■ **TASK DIRECTIONS**
Those lines of the data that hold the word "each" are to be copied out.
◇ ◇ ◇ ◇ ◇
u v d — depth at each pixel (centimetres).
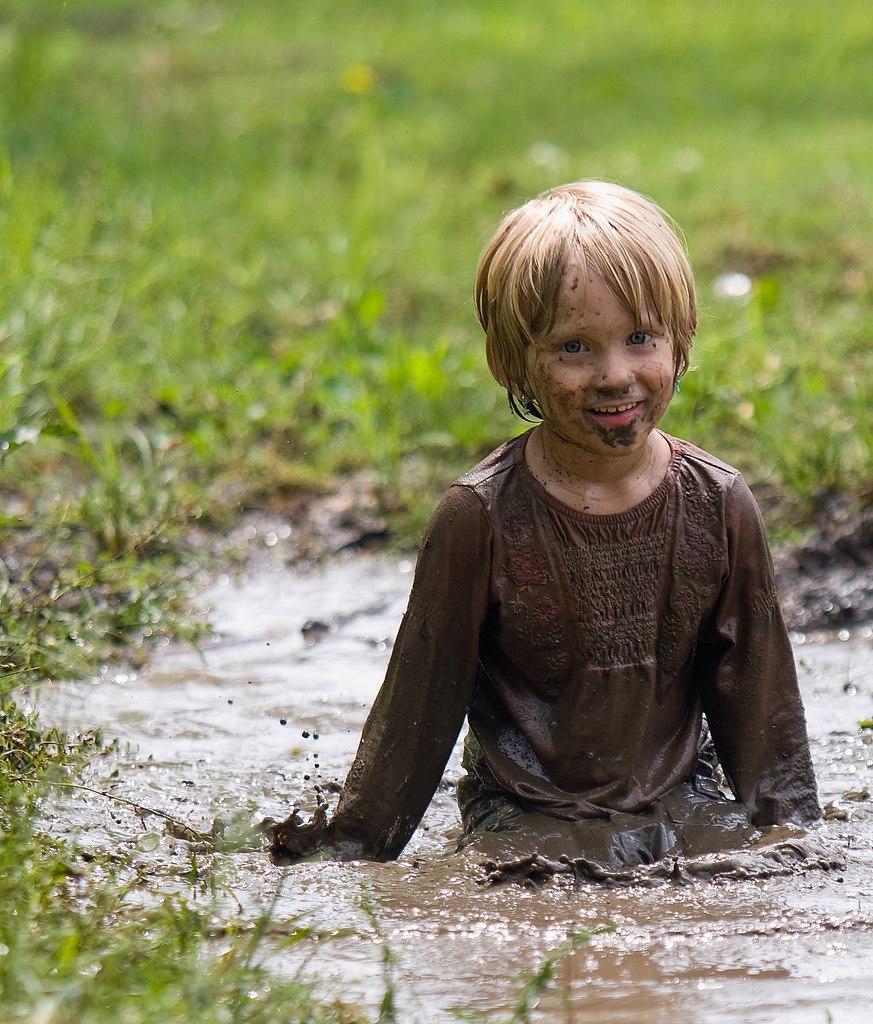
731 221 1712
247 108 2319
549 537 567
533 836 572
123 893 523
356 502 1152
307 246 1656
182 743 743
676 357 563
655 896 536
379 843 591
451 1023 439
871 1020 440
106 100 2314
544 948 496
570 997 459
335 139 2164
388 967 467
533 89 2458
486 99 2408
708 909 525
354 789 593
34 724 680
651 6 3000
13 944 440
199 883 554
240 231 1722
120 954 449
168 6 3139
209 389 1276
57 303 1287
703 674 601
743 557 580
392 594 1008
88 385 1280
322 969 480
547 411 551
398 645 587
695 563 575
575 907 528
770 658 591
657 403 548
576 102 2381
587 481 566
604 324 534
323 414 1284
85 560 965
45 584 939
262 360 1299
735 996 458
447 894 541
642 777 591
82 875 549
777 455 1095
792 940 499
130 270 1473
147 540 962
◇ ◇ ◇ ◇ ◇
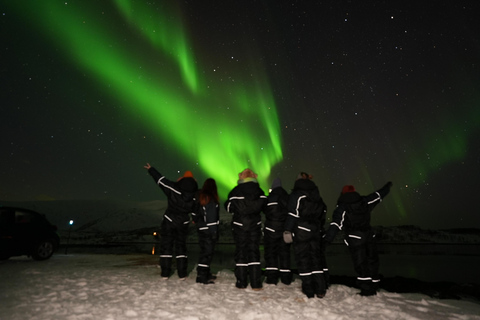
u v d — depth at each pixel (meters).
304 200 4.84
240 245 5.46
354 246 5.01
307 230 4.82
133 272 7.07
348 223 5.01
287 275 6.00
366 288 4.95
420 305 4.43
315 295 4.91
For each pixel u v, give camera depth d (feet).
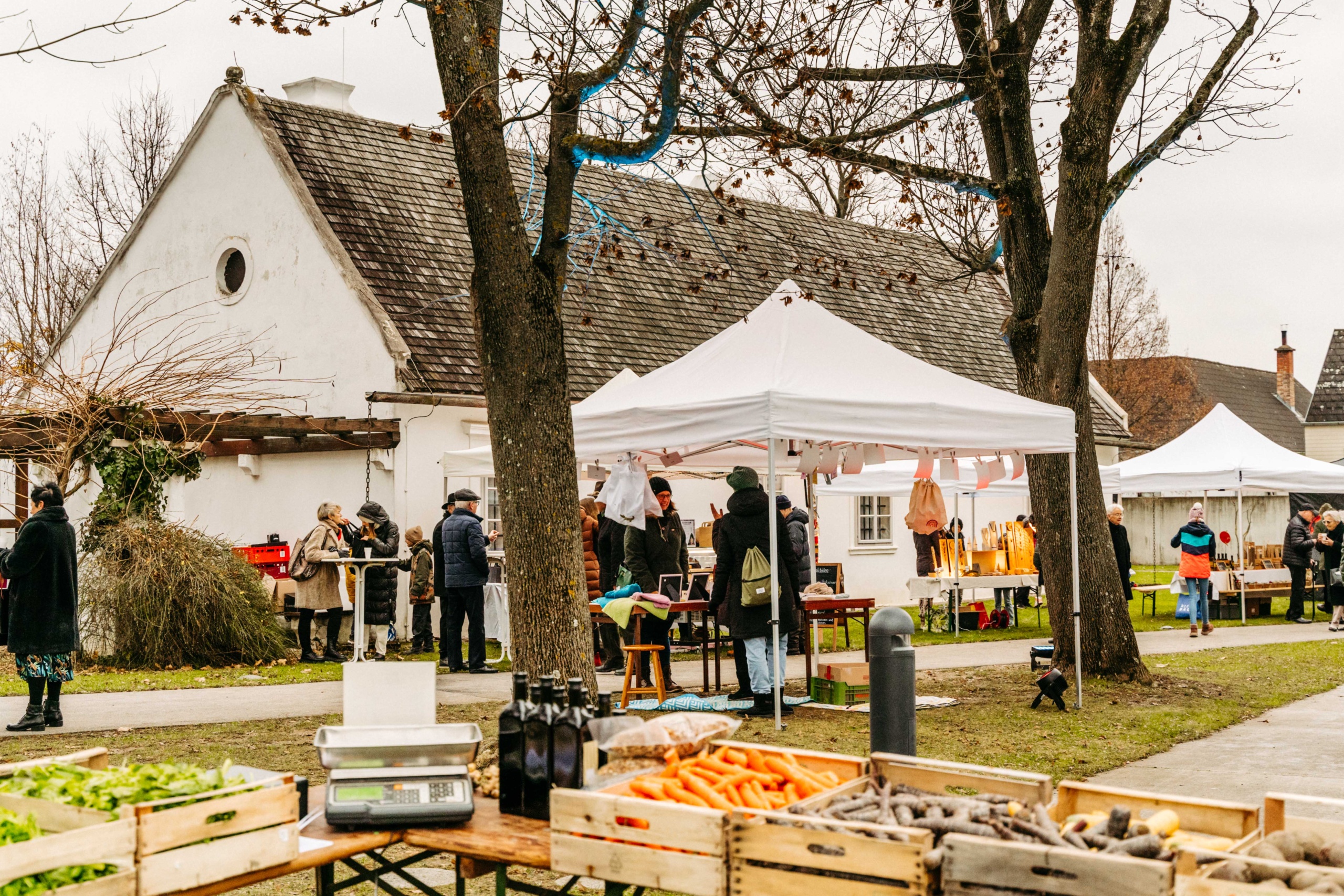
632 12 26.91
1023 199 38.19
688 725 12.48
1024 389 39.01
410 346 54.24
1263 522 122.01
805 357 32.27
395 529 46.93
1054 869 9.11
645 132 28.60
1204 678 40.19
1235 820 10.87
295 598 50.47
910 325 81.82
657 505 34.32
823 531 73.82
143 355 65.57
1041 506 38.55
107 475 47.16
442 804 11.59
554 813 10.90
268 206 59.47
◇ ◇ ◇ ◇ ◇
■ **EXERCISE OUTPUT**
u v d — depth at each pixel (centimetres).
u v d — depth at each pixel (meters).
For each pixel u v, give camera depth d (feet).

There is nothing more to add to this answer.